§ **WHAT YOU WILL DO**: Would you transcribe the listing that follows, character for character, and omit its images?

§ **TASK INPUTS**:
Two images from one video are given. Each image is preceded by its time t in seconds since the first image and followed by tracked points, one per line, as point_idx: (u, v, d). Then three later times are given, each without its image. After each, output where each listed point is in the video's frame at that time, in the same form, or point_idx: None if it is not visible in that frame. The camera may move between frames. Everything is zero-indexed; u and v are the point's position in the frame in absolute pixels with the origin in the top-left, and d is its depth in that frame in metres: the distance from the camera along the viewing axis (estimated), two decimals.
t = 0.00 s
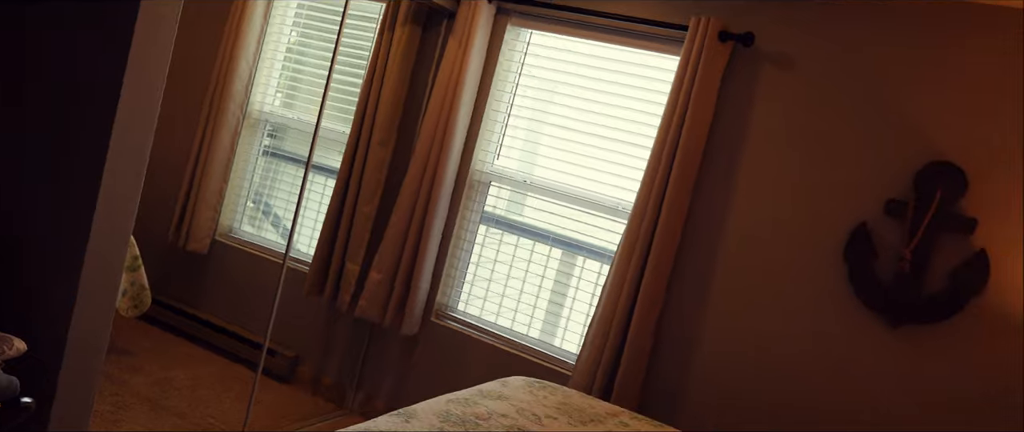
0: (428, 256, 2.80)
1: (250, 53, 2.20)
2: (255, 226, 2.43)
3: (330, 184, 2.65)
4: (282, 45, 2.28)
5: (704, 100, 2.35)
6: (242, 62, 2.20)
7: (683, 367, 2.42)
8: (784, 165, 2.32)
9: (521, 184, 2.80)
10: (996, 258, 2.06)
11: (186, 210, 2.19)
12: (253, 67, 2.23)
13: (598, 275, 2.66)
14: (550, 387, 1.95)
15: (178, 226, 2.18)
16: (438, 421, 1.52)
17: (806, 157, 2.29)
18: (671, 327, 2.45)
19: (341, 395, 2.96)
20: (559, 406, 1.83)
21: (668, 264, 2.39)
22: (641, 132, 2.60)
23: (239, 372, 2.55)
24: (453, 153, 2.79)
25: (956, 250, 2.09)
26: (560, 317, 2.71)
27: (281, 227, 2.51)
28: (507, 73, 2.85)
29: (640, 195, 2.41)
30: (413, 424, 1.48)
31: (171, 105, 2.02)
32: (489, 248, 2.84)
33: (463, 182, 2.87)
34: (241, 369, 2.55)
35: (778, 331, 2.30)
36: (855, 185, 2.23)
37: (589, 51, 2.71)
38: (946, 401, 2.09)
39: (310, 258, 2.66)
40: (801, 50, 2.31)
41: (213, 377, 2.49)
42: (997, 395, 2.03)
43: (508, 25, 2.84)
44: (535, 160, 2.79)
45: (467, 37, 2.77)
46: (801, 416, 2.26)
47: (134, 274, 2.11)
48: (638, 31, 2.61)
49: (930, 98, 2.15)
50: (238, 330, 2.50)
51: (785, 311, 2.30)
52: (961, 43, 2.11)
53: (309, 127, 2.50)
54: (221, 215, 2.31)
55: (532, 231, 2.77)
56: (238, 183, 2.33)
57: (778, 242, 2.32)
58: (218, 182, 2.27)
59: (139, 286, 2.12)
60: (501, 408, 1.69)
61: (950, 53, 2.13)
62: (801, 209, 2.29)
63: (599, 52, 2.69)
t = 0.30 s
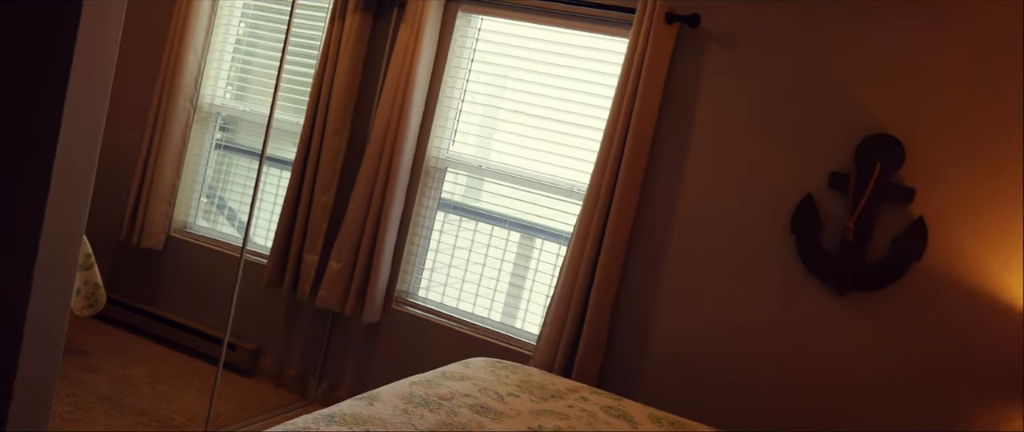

§ **WRITTEN ANSWER**:
Two images from one video are given. Each image is preceded by its time t in seconds since the first image and followed by tracked points, one per line, as point_idx: (u, v, d). Then three later times are given, each without its image. After each, output where each listed point is in the video's frame at that time, in the same form, or point_idx: None if it is not visible in that frame. The camera may move between frames. Everything is zero-indexed; u and v are the point's position in the frame in absolute pixels with the origin in the top-left, and d is its depth in that frame in metres: the distance from the camera along the viewing axis (estimated), two decimals.
t = 0.00 s
0: (428, 256, 2.80)
1: (250, 53, 2.20)
2: (255, 226, 2.43)
3: (330, 184, 2.65)
4: (282, 45, 2.28)
5: (704, 100, 2.35)
6: (242, 62, 2.20)
7: (683, 367, 2.42)
8: (784, 165, 2.32)
9: (521, 184, 2.80)
10: (996, 258, 2.06)
11: (186, 210, 2.19)
12: (253, 67, 2.23)
13: (598, 275, 2.66)
14: (550, 387, 1.95)
15: (178, 226, 2.18)
16: (438, 421, 1.52)
17: (806, 157, 2.29)
18: (671, 327, 2.45)
19: (341, 395, 2.96)
20: (559, 406, 1.83)
21: (668, 264, 2.39)
22: (641, 132, 2.60)
23: (239, 372, 2.55)
24: (453, 153, 2.79)
25: (956, 250, 2.09)
26: (560, 317, 2.71)
27: (281, 227, 2.51)
28: (507, 73, 2.85)
29: (640, 195, 2.41)
30: (413, 424, 1.48)
31: (171, 105, 2.02)
32: (489, 248, 2.84)
33: (463, 182, 2.87)
34: (241, 369, 2.55)
35: (778, 331, 2.30)
36: (855, 185, 2.23)
37: (589, 51, 2.71)
38: (946, 401, 2.09)
39: (310, 258, 2.66)
40: (801, 50, 2.31)
41: (213, 377, 2.49)
42: (997, 395, 2.03)
43: (508, 25, 2.84)
44: (535, 160, 2.79)
45: (467, 37, 2.77)
46: (801, 416, 2.26)
47: (134, 274, 2.11)
48: (638, 31, 2.61)
49: (930, 98, 2.15)
50: (238, 330, 2.50)
51: (785, 311, 2.30)
52: (961, 43, 2.11)
53: (309, 127, 2.50)
54: (221, 215, 2.31)
55: (532, 231, 2.77)
56: (238, 183, 2.33)
57: (778, 242, 2.32)
58: (218, 182, 2.27)
59: (139, 286, 2.12)
60: (501, 408, 1.69)
61: (950, 53, 2.13)
62: (801, 209, 2.29)
63: (599, 52, 2.69)
t = 0.30 s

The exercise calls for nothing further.